Lack of effort on display as Dukes routed by URI

Courtesy of Duquesne Athletics Sophomore forward Nakye Sanders drives to the basket in a blowout loss to the URI Rams on Jan. 21 at the A.J. Palumbo Center.
Courtesy of Duquesne Athletics  Sophomore forward Nakye Sanders drives to the basket in a blowout loss to the URI Rams on Jan. 21 at the A.J. Palumbo Center.
Courtesy of Duquesne Athletics
Sophomore forward Nakye Sanders drives to the basket in a blowout loss to the URI Rams on Jan. 21 at the A.J. Palumbo Center.

By Adam Lindner | Asst. Sports Editor

Saturday afternoon at the A.J. Palumbo Center was a chance for the Duquesne men’s basketball team to secure either a redemptive, marquee win over a quality A-10 opponent, or possibly falter in another bitterly narrow loss at the hands of a conference foe.

And of course, it ended in the worst-case scenario for the Dukes as they instead suffered a blowout loss. More specifically, a 21-point trouncing that saw the Dukes outscored 50-26 in the paint by the Rams of the University of Rhode Island.

“Anything that had to do with toughness today, we got destroyed on,” head coach Jim Ferry said after his team’s 90-69 defeat. “They beat us to every 50/50 ball, they crushed us on the glass … Start of the second half, I thought our guys had that glazed look on their face, and I was just playing guys who were going to compete.”

With the game out of reach early into the second half, Ferry did just that, giving little-used freshman Kellon Taylor an opportunity to provide the sort of energy the team had been lacking with a large majority of the game still left to play.

Taylor took advantage of the extra minutes, scoring a career-high eight points on 3-5 shooting along with two rebounds in 13 minutes of action. Taylor got to the rim numerous times and played inspired. Though his contributions to the game were mostly cosmetic, the effort Taylor exerted was noteworthy.

Coming off of a tight 65-63 road loss to conference opponent George Washington University, it can be conceived that Duquesne was a bit disheartened. Having lost their fair share of close games this year, perhaps it has started to dampen the spirits of the once-optimistic Dukes.

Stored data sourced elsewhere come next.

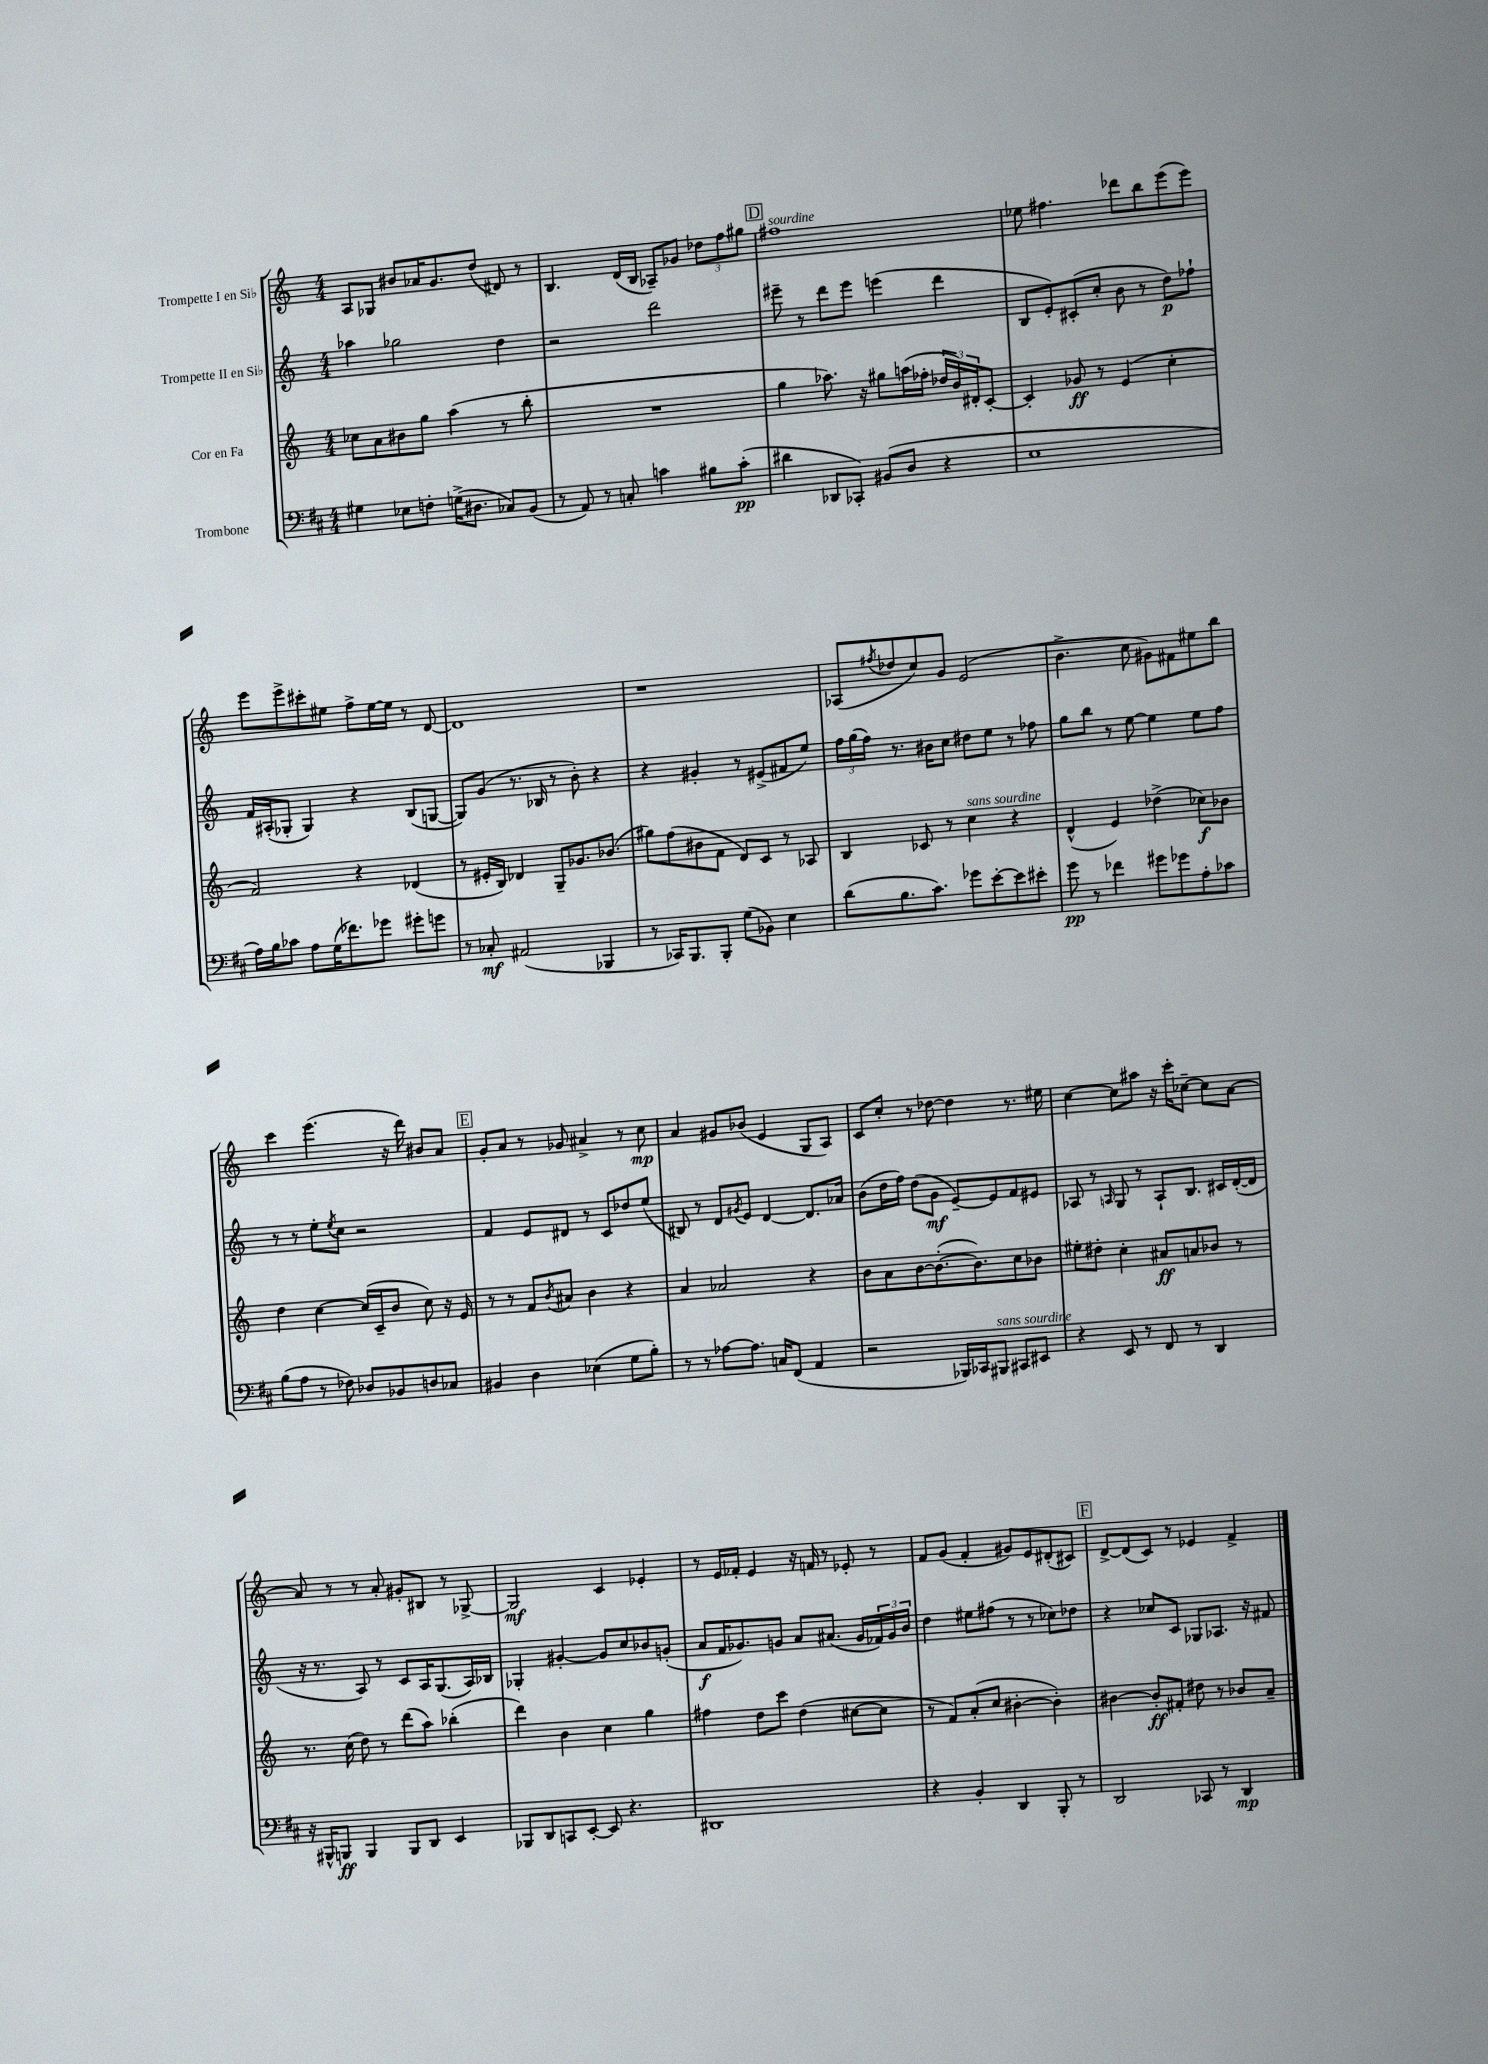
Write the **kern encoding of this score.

**kern	**kern	**kern	**kern
*staff4	*staff3	*staff2	*staff1
*clefF4	*clefG2	*clefG2	*clefG2
*k[f#c#]	*k[]	*k[]	*k[]
*M4/4	*M4/4	*M4/4	*M4/4
4G#	8cc-	4aa-	8A
.	8a	.	8G-
8E-	8b#	2gg-	8b#
8F'	8gg	.	16a-
.	.	.	8.g
(16G^	(4aa	.	.
8.D#	.	.	.
.	.	.	(8dd
8C-)	8r	4dd	8d#)
(8BB	8bb'	.	8r
=	=	=	=
8r	1r	2r	4.B
8AA)	.	.	.
8r	.	.	.
8C'	.	.	(16d
.	.	.	16B
4c	.	2ddd	8A-~)
.	.	.	8g-
8B#	.	.	12dd-
.	.	.	12ff
(8c'	.	.	.
.	.	.	12gg#
=	=	=	=
4d#	4gg	8eee#~	1ff#
.	.	8r	.
8DD-	8.aa-)	8ddd	.
8CC-')	.	8eee#	.
.	16r	.	.
(8BB#	8gg#	(4eee	.
8D	(16aa	.	.
.	16ff-'	.	.
4r	24dd-	4ddd	.
.	24b)	.	.
.	24d#'	.	.
.	[8c'	.	.
=	=	=	=
1E	4c']	8B	8ee-
.	.	8e')	4.ff#
.	8g-	(8c#'	.
.	8r	8cc'	.
.	(4e	8b	8ddd-
.	.	8r	8bb
.	4cc'	8dd)	(8eee
.	.	8ff-`	8eee)
=	=	=	=
16A)	2f)	16f	8eee
16B	.	(16A#'	.
8c-	.	8G-'	8eee^
8A	.	4G-)	8ccc#'
(16G	.	.	8ee#
8.f-)	.	.	.
.	4r	4r	8ff^
8g-	.	.	[16ee#
.	.	.	16ee#]
8g#'	(4d-	(8B	8r
8g	.	[8G	[8d
=	=	=	=
8r	8r	8G])	1d]
8C-'	16e#'	(8g	.
.	16B)	.	.
(2AA#	4d-	8.r	.
.	.	16B-	.
.	8G~	8r	.
.	8.g-	8b')	.
4BBB-	.	4r	.
.	(8.b-	.	.
=	=	=	=
8r	8gg#)	4r	1r
16CC-)	(8ff	.	.
8.BBB	.	.	.
.	8b#	4g#'	.
8BBB'	8f	.	.
(8G	8d)	8r	.
8BB-)	8c	(8e#^	.
4E	8r	8f#	.
.	8A-	8ee)	.
=	=	=	=
(8d	4B	24ff	(8A-
.	.	(24gg	.
.	.	24ff)	.
.	.	.	8qff#
8.B	.	8.r	8dd-
.	8c-	.	8cc)
8.c#)	.	16b#	.
.	8r	8cc	8g
8g-	4cc	8dd#	(2e
[8e'	.	8ee	.
8e]	4r	8r	.
8e#'	.	8ff-	.
=	=	=	=
8g	(4d^^	8gg	4.b^
8r	.	8bb	.
4f-	4e)	8r	.
.	.	[8ee	8cc
8g#	(4dd-^	4ee]	8g#)
8g-	.	.	8f#
8A'	8cc-)	8ee	8ee#
8c-	8b-	8ff	8bb
=	=	=	=
(8B	4dd	8r	4ccc
8A	.	8r	.
8r	[4cc	8ee'	(4.eee
.	.	8qee	.
8F-)	.	8cc	.
8D-	(16cc]	2r	.
.	16c~	.	.
8BB-	8b	.	16r
.	.	.	16ddd)
8D	8cc)	.	8b#
8C-	16r	.	8a
.	16e	.	.
=	=	=	=
4BB#	8r	4f	8g'
.	8r	.	8a
4D	8f	8e	8r
.	8qb	.	.
.	8a#	8d#	8g-
(4E-	4b	8r	4a#^
.	.	8c	.
8G	4r	8dd-	8r
8B')	.	(8ee	8cc
=	=	=	=
8r	4a	8B#)	4a
8r	.	8r	.
[8A-	2a-	8d	8g#
.	.	8qg#	.
8.A-]	.	8e	(8b-
.	.	[4d	4e
16C	.	.	.
(8FF#	.	.	.
4AA	4r	8.d]	8G
.	.	.	8A)
.	.	16a-	.
=	=	=	=
2r	8b	(8b	8c
.	8a	16dd	8cc'
.	.	16ff)	.
.	[8b	(8dd	8r
.	(8.b'_	8g	[8dd-
16BBB-)	.	[8e~)	4dd-]
16CC-	8.b])	.	.
8BBB#	.	8e]	.
8CC#	8cc	8f	8.r
8EE#	8b-	8e#	.
.	.	.	16ee#
=	=	=	=
4r	8ee#'	8A-	[4cc
.	8dd#'	8r	.
.	.	16qqA	.
8EE	4cc'	8G	8cc]
8r	.	8r	8aa#
8FF#	8a#	8A`	16r
.	.	.	16ccc'
8r	8a	8.B	[8cc-~
4DD	8b-	.	8cc-]
.	.	16c#	.
.	8r	([16d'	[8a
.	.	16d]	.
=	=	=	=
16r	8.r	16r	8a]
16BBB#^^	.	8.r	.
8BBB	.	.	8r
.	(16cc	.	.
4BBB	8dd)	8A)	8r
.	8r	8r	8a'
8BBB	(8ddd	8c	8g#'
8DD	8aa)	16A	8B#
.	.	(8.G	.
4EE	(4bb-'	.	8r
.	.	16A)	[8G-^
.	.	16B-	.
=	=	=	=
8BBB-	4ddd)	4G-'	2G-]
8DD	.	.	.
8CC	4b	[4g#'	.
[8EE'	.	.	.
8EE]	4cc	8g#]	4c
4.r	.	8cc	.
.	4gg	8b-	4e-'
.	.	(8g'	.
=	=	=	=
1DD#	4ff#	8a	8r
.	.	16f	16e
.	.	8.g-)	16f-'
.	8dd	.	4e
.	8ccc	8g	.
.	(4dd	8a	16r
.	.	.	16f
.	.	(8.a#	8r
.	[8cc#	.	8e-'
.	.	16g	.
.	8cc#]	24f-)	8r
.	.	24g	.
.	.	24b	.
=	=	=	=
4r	8r	4dd	8f
.	8f)	.	(8g
4BB'	(8a'	8ee#	4f'
.	8cc	(8ff#	.
4DD	[4b#'	8r	8g#)
.	.	8r	8e
8BBB'	4b#'])	8cc-)	(8d#'
8r	.	8dd-	8c#)
=	=	=	=
2DD	[4b#	4r	[8d^
.	.	.	(8d]
.	8b#']	8cc-	8c)
.	8f#'	8c	8r
8CC-	8dd#	8G-	4e-
8r	8r	8.A-	.
4DD	8b-	.	4f^
.	.	16r	.
.	8a~	8f#	.
==	==	==	==
*-	*-	*-	*-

With close losses to Canisius (78-77), Tennessee-Martin (66-63), Robert Morris (64-60) and numerous other competitive defeats, the lack of resounding victories may have finally culminated into dulled enthusiasms and a negative mindset.

Whatever the lack of energy and resolve is attributed to doesn’t really matter. Being outscored in the paint at home by a 50-26 margin and allowing 19 offensive rebounds to an extremely talented lineup that already demands a team’s best effort is unacceptable.

The blame must start at the top and work its way down. While Ferry is certainly correct in saying that his team exerted minimal effort and lacked toughness, these Dukes are still a product of his coaching staff and are too talented to be embarrassed on their home floor in this fashion. That being said, coaching adjustments may need to be made.

On the floor, the lack of defensive proficiency starts on the inside and continues out to the three-point arc. Securing defensive boards is the first step in eliminating second-chance opportunities for the opposition. Additionally, getting out on the break and capitalizing with transition baskets is an easy way to score for a team that sometimes becomes stagnant in a half-court offense.

On the offensive end, the lack of a true playmaker is painstakingly obvious. Too often, the ball isn’t moved fluidly around the court, and the Dukes often find themselves settling for contested jump shots as the shot clock counts down.

All of these same issues plagued the Red & Blue in the first half of their contest at Davidson College where they trailed the Wildcats 39-16 at the break. It was a sold-out crowd at the John M. Belk Arena as the school honored their most famous basketball alumnus and current NBA superstar, Stephen Curry. While this could have also contributed to a sloppy first half for Duquesne, it was another unacceptable display of basketball.

On the other hand, the Dukes made quite a surge in the second half as they cut a once 23-point deficit all the way down to six and remained in the game until the game’s final moments. Although they eventually fell by a final score of 74-60, the second half performance at Davidson showed the potential of this team when they play motivated, focused basketball, but it is time to quit with the excuses and begin finding a way to play a full 40 minutes of quality A-10 basketball.

This team is far too talented to sit at 9-12 overall, 2-6 in conference, and lose games in the manner in which it did at home to Rhode Island. With ten games remaining on their schedule, the Dukes still have an opportunity to salvage their record, season, respect, etc., in an attempt to put themselves in a good position for the A-10 Tournament that will come to PPG Paints Arena early this March.